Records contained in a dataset
■ ■ ■ ■

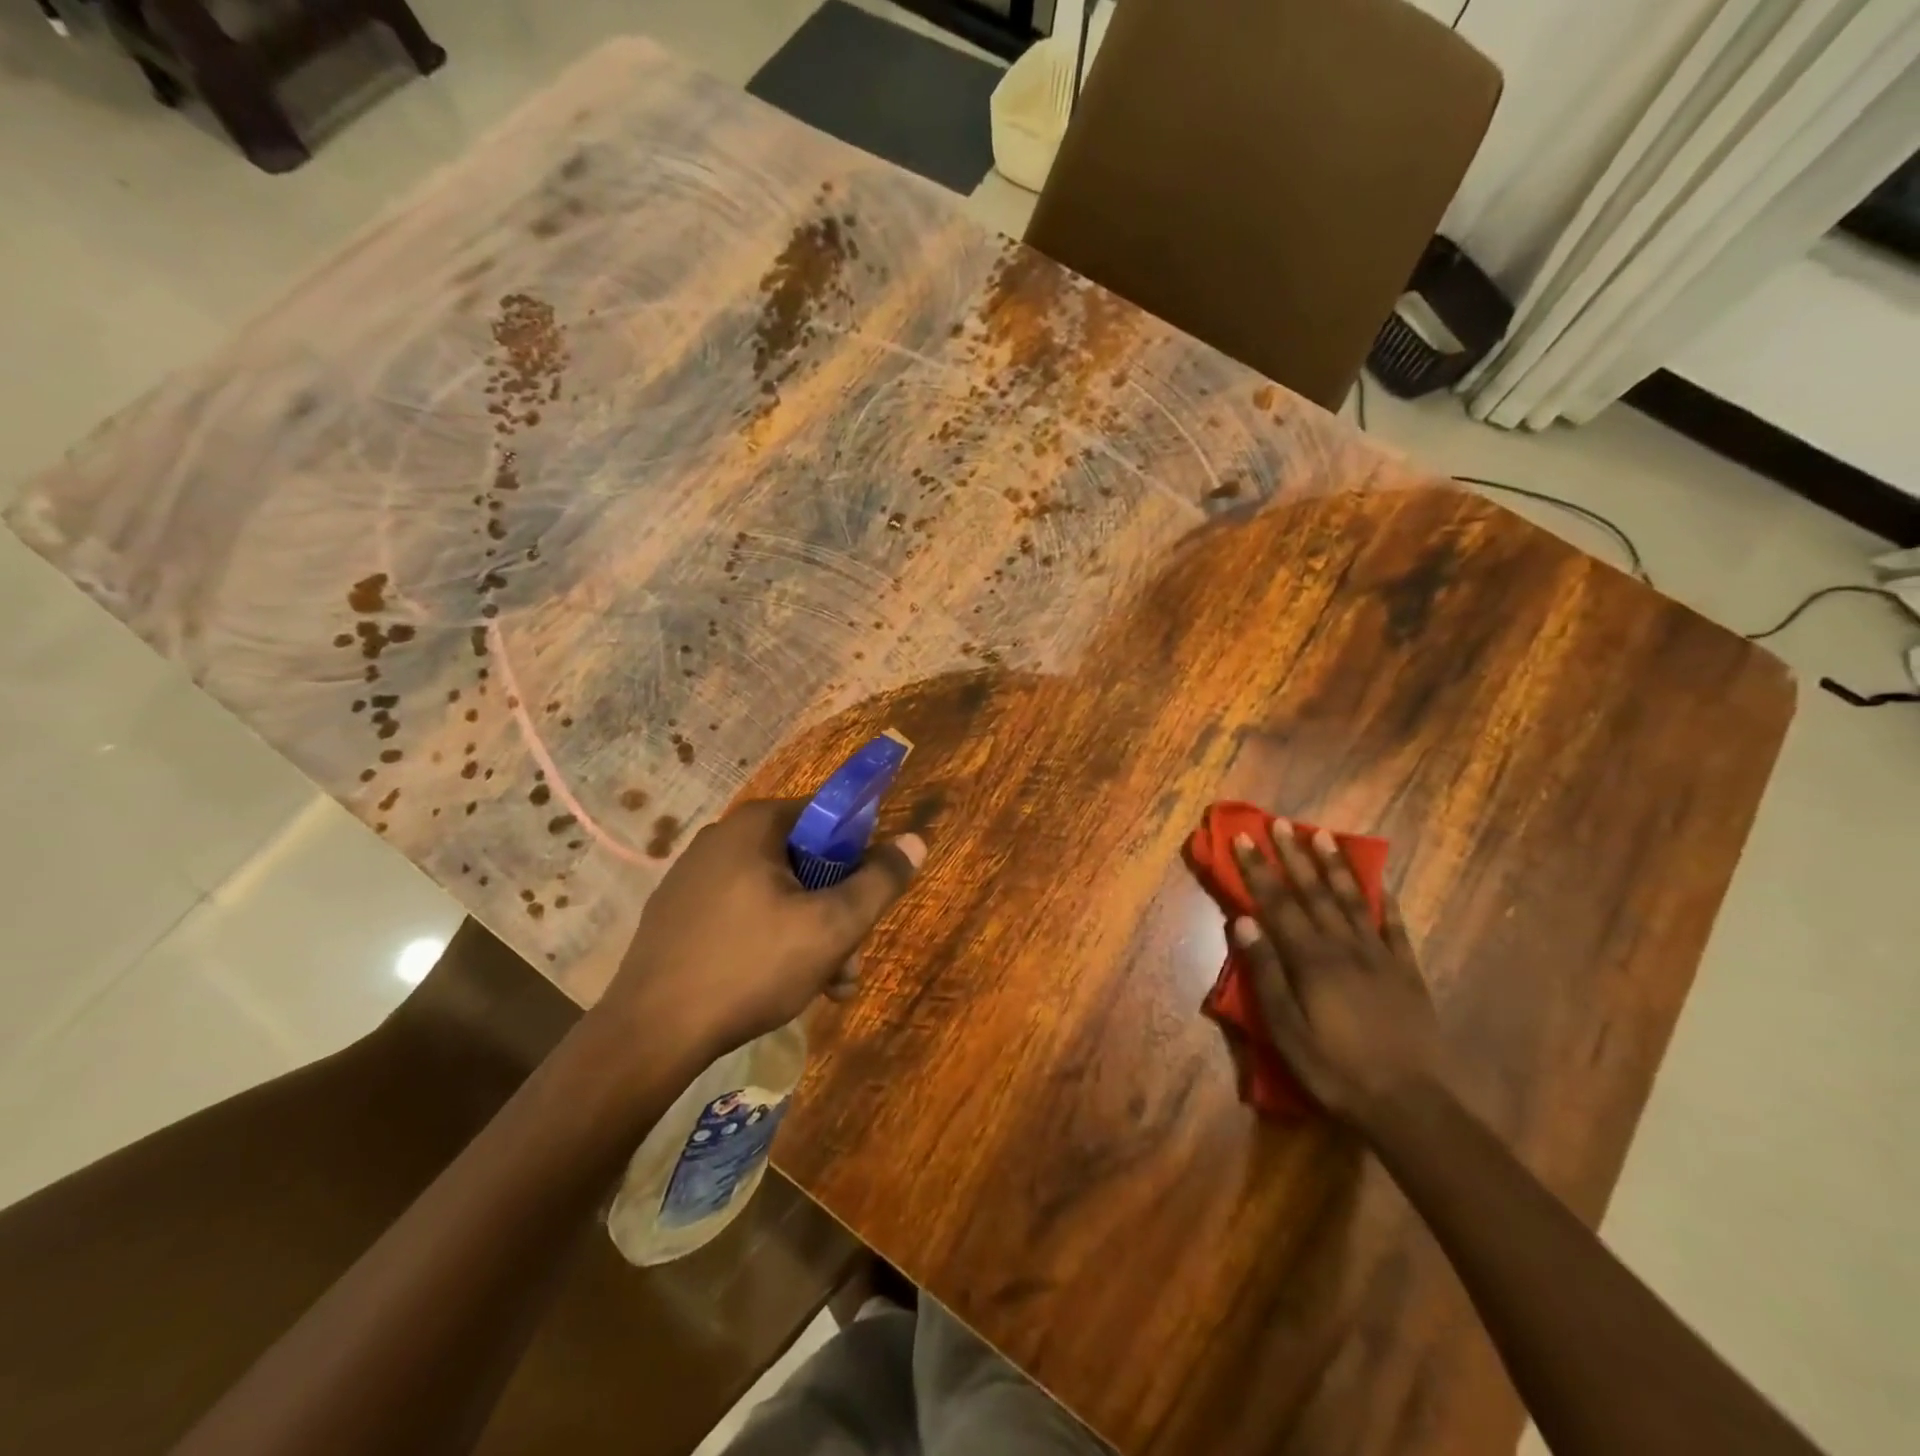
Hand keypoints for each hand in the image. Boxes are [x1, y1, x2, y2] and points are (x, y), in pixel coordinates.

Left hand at [600, 799, 924, 1060]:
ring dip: (813, 935)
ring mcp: (696, 877)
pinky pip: (746, 913)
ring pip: (780, 893)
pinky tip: (785, 986)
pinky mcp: (681, 914)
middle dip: (838, 912)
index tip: (869, 903)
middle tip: (849, 964)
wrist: (649, 1036)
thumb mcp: (831, 927)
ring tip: (827, 989)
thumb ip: (879, 882)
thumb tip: (915, 840)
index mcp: (756, 825)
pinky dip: (774, 941)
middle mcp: (723, 838)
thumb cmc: (750, 968)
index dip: (861, 857)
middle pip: (807, 861)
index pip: (831, 818)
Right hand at [1229, 820, 1445, 1125]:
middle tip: (1279, 823)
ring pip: (1352, 900)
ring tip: (1322, 835)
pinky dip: (1385, 902)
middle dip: (1293, 856)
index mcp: (1311, 960)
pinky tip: (1380, 883)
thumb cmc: (1334, 1068)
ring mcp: (1379, 957)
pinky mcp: (1406, 972)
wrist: (1409, 1104)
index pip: (1277, 903)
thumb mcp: (1285, 1029)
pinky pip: (1394, 928)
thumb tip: (1243, 920)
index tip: (1242, 838)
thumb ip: (1265, 972)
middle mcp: (1343, 947)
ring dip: (1334, 866)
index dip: (1257, 869)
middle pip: (1313, 892)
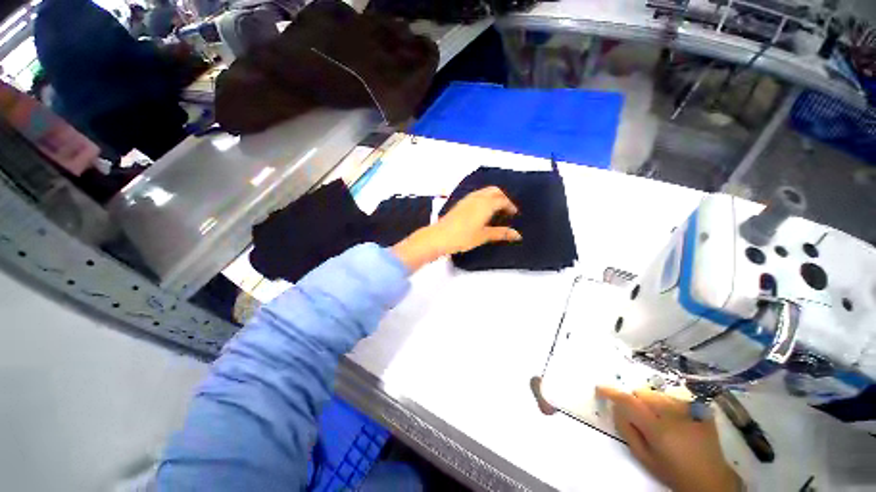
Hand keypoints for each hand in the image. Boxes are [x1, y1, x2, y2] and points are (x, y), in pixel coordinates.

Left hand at [392, 186, 521, 270]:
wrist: (439, 236)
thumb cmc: (463, 237)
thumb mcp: (484, 236)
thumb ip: (501, 233)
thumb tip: (517, 235)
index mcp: (486, 204)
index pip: (503, 200)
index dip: (510, 206)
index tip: (514, 214)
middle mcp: (477, 197)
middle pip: (494, 191)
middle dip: (503, 197)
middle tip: (507, 209)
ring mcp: (467, 199)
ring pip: (485, 191)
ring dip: (493, 197)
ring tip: (496, 210)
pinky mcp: (460, 203)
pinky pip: (477, 195)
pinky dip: (484, 198)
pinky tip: (482, 210)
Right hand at [596, 386, 742, 491]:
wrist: (711, 478)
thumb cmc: (673, 472)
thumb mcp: (645, 458)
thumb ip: (627, 431)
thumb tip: (616, 408)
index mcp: (658, 428)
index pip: (628, 401)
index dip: (611, 392)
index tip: (599, 389)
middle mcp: (673, 414)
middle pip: (643, 393)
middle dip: (636, 402)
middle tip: (641, 419)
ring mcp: (690, 409)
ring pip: (658, 394)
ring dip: (652, 403)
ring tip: (661, 421)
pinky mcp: (700, 409)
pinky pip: (675, 398)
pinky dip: (669, 405)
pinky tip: (677, 421)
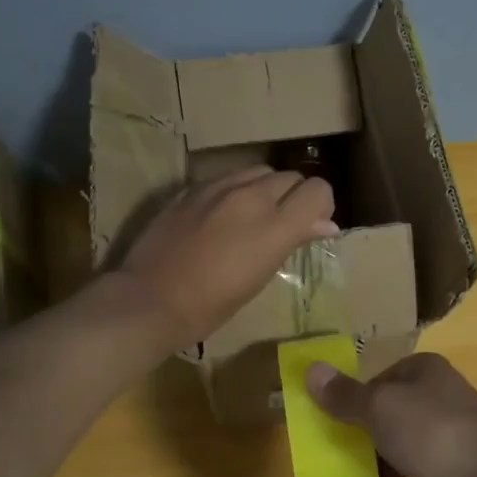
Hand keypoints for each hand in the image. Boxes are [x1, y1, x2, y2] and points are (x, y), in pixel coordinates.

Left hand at [117, 167, 336, 349]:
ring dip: (265, 189)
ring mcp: (217, 187)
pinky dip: (235, 191)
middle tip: (282, 225)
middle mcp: (250, 196)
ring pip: (259, 171)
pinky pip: (227, 178)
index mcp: (274, 225)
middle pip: (291, 177)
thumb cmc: (211, 305)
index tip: (311, 226)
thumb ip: (293, 241)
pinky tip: (220, 216)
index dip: (321, 206)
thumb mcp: (261, 276)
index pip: (318, 190)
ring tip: (251, 217)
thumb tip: (326, 225)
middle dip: (294, 197)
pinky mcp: (191, 188)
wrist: (150, 300)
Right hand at [306, 353, 476, 476]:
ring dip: (383, 466)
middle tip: (335, 453)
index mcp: (426, 372)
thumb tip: (311, 369)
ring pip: (410, 449)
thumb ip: (345, 395)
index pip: (383, 377)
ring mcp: (457, 439)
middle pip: (395, 413)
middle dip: (366, 434)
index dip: (356, 396)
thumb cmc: (433, 434)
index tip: (331, 419)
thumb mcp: (379, 408)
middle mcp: (444, 399)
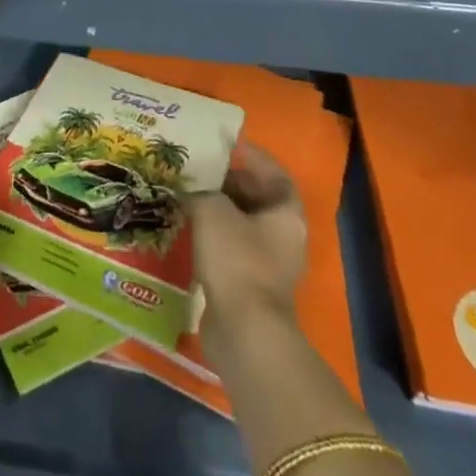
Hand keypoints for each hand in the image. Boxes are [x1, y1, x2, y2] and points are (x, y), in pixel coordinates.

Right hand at [190, 142, 307, 330]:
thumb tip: (191, 190)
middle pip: (259, 199)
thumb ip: (201, 191)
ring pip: (244, 224)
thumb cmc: (236, 259)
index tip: (227, 145)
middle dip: (230, 182)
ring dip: (220, 209)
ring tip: (188, 194)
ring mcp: (270, 264)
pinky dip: (215, 235)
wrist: (244, 330)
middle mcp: (285, 236)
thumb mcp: (212, 210)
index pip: (274, 174)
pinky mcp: (251, 285)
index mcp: (286, 214)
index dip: (253, 157)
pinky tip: (189, 228)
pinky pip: (233, 248)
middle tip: (200, 169)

■ ■ ■ ■

> **WORK TASK**: Retype the records above, but only those lines that fall between the line containing "index mcp: (658, 428)" and the line containing "pinky pip: (675, 398)", with both of those lines included, exactly as written.

> **RESPONSE AREA**:
index mcp: (658, 428)
index pip: (628, 401)
index dip: (611, 392)
index tip: (599, 389)
middle mcp: (673, 414)
middle pip: (643, 393)
middle dip: (636, 402)
middle tip: (641, 419)
ring mcp: (690, 409)
ring pip: (658, 394)
ring dip: (652, 403)
ring tip: (661, 421)
pinky mcp: (700, 409)
pinky pip: (675, 398)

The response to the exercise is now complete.